May 09, 1991|By Luther Young

The Johns Hopkins University took unprecedented action yesterday to preserve old and valuable books in its Eisenhower Library by awarding a $40,000 contract for chemical treatment of deteriorating volumes printed on acid-based paper.

The library agreed to ship 4,000 books during the next year to the Texas plant of Akzo Chemicals Inc. for "mass deacidification" with a chemical vapor that neutralizes the acid and could dramatically extend the life span of the 19th-century books to as much as 500 years.

"If we don't act swiftly to stop the decay of our books, all that will remain of them is dust," said Scott Bennett, library director, who graphically illustrated the effect of acid deterioration by crumbling a yellowed, brittle page from a not-so-rare 1887 biography.

The problem has been recognized since the mid-1800s, when increasing demands for printing paper forced manufacturers to switch from the original "rag" papers made of cotton fibers to a product made of readily available wood pulp.

But pulp-processing and subsequent improvements in paper finish introduced acids. Modern printing papers have an acid content 100 times higher than that of the beautiful rag papers produced in the 1500s, which remain white and supple indefinitely in climate-controlled libraries.

At the Eisenhower Library, 90 percent of the collection's 2 million books were published on acid paper over the past 200 years, and 30 percent are already so brittle they can only be saved through laborious photocopying or microfilming, which costs $70 $100 per volume, Dr. Bennett said.

That leaves a potential 1.2 million books to be saved from further decay by deacidification with the Akzo vapor method, known as the DEZ (diethyl zinc) process. It was developed at the Library of Congress and licensed to Netherlands-based Akzo in July 1989.

"Yes, 4,000 books is a drop in the bucket, but we've got to make a start," Dr. Bennett said. "This is a research institution. These books are a part of the wealth of our nation, and they must be protected."

The majority of monthly shipments for the first year will consist of 19th-century foreign language books published in paperback, said Dr. Bennett. Printed on highly acidic paper in limited quantities, they would be the hardest to replace.

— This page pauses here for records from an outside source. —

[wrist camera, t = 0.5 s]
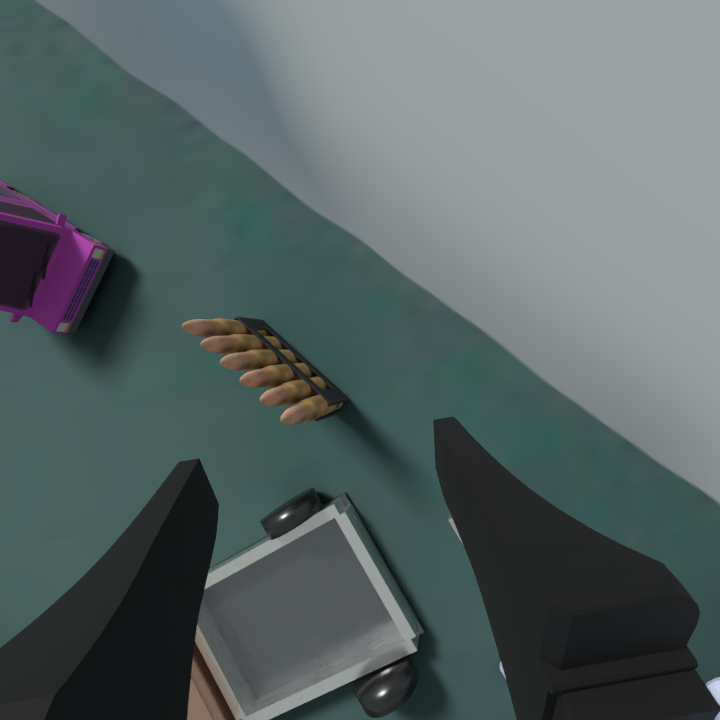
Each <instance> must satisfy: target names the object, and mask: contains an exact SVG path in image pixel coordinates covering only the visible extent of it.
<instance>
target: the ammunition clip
mask: <svg viewBox="0 0 720 720" xmlns="http://www.w3.org/2000/svg"><path fill="white" fill-rule="evenodd" d="M236 320H238V321H236ZM182 328H183V329H184V330H185V331H187V332H189V333H191V334H193V335H197V336H203V337H208V338H207V339H204V340H203V341H202V342H201V346H202V347H203V348H204V349H206V350H209V351H211V352H215V353H223V354H229V355H227V356H225V357H223V358H222V359H221V360H220V364H221V365H222V366H223V367H226V368H228V369H232V370H247V371H250V372H247V373H245V374H244V375H243V376H242V377H241V378H240V383H241V384H242V385H245V386H247V387H266V388H272V389H270V390H268V391H266V392H265V393H264V394H263V395H262V396H261V397H260V402H261V403H263V404H265V405H268V406H277V405H283V404H284V405H291V404H295V403H297V404H296V405H294V406H292V407H290V408H288V409H287V410H286V411H285V412H284V413H283V414H282V416H281V422H282V423H284V424H289V425H293V424H298V423H301V422H309V421H312V420H315V421H318V420H321V419H324V418H327V417H330V416H333V415H335V414H337V413H338V412H339V411H340V410H341V408H342V407H343V406H344V405H345V404H346V403H347V401H348V400H349V398H348V397H347V396H346V395H345V394H344V393H343V392H342V391H341V390H340V389H338V388H337V387H336V386H335V385H334V384H333V383H332V382H331V381H330V380H328V379H327V378H326V377H325V376H324V375H323V374H322V373H321V372H320V371H319V370H317V369H316V368H315V367H314V366H313V365H312V364H311V363H310V362H309V361H307V360H306V359H305V358H304V357H303V356H302V355H301V354H300V353H299V352H298V351H296V350H295V349H294V348H293V347H292V346H291V345H290V344H289V343H288V342H287V341H285V340H284V339H283V338H282V337H281V336H280V335H279V334H278V333H277V332H275V331H274V330H273V329H272V328H271V327H270V326H269V325H268V324H267V323H266V322H264V321H263V320H260V319H252V318H244V317H236V318H235V319H234V320H229V319H213V320H210V319H206V320H205V319H195V320H190V321H187V322H185V323H183V324H182Z"/></svg>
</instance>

Richard Miller, director of book and document preservation for Akzo, said yesterday that the Johns Hopkins agreement

represents the first commercial contract for the Akzo process with a library anywhere in the world.

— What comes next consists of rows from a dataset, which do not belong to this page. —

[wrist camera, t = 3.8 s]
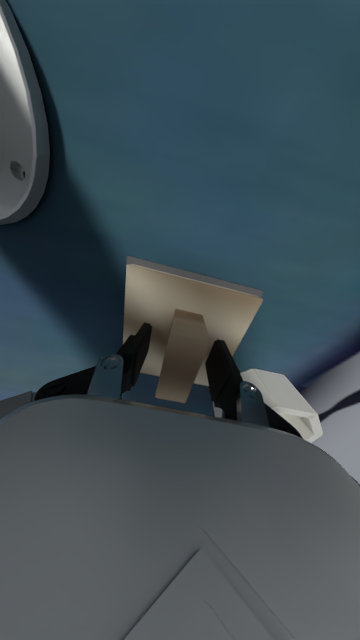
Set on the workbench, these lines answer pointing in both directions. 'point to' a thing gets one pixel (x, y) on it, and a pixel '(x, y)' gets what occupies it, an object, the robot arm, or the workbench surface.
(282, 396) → the bowl
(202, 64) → the workbench surface
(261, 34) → the workbench surface
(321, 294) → the workbench surface
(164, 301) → the beige plate with ridge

The treatment exposes up to 350 books at a time to the DEZ vapor in an enclosed chamber for 2 1/2 days. The vapor penetrates the pages, neutralizing the acids and depositing an alkaline buffer on the paper that protects it from future acid damage caused by indoor air pollution.

Diethyl zinc is an extremely volatile material that ignites spontaneously when exposed to air, and the first pilot plant for the process -- built at Goddard Space Flight Center in Greenbelt by the Northrop Corp. -- was closed down by an explosion in 1986.

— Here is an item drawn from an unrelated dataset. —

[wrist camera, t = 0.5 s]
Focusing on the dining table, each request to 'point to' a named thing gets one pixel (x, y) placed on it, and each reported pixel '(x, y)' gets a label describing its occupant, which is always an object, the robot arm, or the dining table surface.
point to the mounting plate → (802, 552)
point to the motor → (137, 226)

But Mr. Miller said Akzo has safely treated 15,000 books in 50 separate runs with the DEZ process. He's also confident the company can correct the vapor's tendency to dissolve binding glues used in paperback books, such as Hopkins' foreign language volumes.

Akzo's plant near Houston has the capacity to treat 40,000 books a year, with room for expansion to 140,000 books a year. If business warrants it, Akzo envisions five regional plants in the United States, including one on the East Coast, Mr. Miller said.

The 4,000 books Hopkins will ship the first year represents about 10 percent of the library's annual book acquisitions.

Mr. Miller said the $11 per volume that Hopkins will pay for treatment and shipping costs could drop to $6 to $10 per volume if Akzo can operate "on a full commercial scale of 500,000 books a year."

There also appears to be a potential cap on the acid deterioration problem, as more and more new volumes are printed on acid-free paper.

"Optimistically, by the turn of the century, we'll be seeing light ahead," Dr. Bennett said. "In the meantime, we're running as fast as we can just to keep up with our losses, but we're probably not running fast enough."